You can’t make it to the Olympics without:

1. The Big Dream – It starts with one person who aspires to be the best in the world at his or her sport.  Once you know what you love to do and decide that you are the best at it, then you are ready to prepare for competition.

2. Daily Practice and Preparation – Being this good at what you do is not just an 8 to 5 job.  You take every opportunity to grow and try different moves and push the limits: Higher, Faster, Stronger!  You have to take care of yourself and make sure you are physically and mentally ready for any competitor’s challenge.

3. A Genuine Belief in Yourself – If you don’t have the confidence in your ability, how can the whole world?

4. The Best Coaching – You get to a certain point in your career where you realize that you need the best coach and training your money can buy.  You must invest in yourself as you cannot do this completely alone.  Training vs. proper training can be the difference in placing or not placing in the Olympics.
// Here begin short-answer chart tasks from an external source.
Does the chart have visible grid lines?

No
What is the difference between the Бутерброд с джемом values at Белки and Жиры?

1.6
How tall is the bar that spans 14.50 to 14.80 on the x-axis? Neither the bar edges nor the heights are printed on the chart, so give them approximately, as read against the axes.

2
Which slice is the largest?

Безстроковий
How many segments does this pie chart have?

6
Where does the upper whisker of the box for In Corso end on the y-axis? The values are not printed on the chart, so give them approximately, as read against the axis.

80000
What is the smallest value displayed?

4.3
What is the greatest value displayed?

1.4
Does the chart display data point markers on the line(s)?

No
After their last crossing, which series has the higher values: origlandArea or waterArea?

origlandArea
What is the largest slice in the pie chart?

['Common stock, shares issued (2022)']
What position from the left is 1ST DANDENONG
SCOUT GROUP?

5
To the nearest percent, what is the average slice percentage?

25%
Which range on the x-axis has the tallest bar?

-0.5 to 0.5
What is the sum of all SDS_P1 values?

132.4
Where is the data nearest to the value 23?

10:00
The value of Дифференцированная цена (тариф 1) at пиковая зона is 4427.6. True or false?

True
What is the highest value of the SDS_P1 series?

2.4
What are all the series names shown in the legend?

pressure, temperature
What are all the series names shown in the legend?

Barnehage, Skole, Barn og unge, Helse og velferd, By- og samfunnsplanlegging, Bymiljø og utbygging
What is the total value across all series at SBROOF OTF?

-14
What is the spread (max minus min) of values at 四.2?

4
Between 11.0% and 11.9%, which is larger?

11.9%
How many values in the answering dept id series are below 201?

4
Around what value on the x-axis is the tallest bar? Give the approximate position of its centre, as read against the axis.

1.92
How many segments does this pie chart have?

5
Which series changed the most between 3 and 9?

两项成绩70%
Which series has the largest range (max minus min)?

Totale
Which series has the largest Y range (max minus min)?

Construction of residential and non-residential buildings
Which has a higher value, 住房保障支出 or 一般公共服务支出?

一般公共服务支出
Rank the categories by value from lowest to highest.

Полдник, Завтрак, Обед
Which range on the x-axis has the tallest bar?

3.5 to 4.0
5. Unstoppable Endurance – Even qualifying for the Olympics requires a minimum standard of performance.  The true test is to keep your performance high, from start to finish.

Our message to all Virtual Assistants, Virtual Business Owners, and Entrepreneurs:

“Find what you are great at and go for the gold.”

Our best wishes go out to all of the Olympians and their families during these winter games.

We want to share our sympathy to the family of Nodar Kumaritashvili, the young Olympian who passed on far too soon.  He will be remembered always.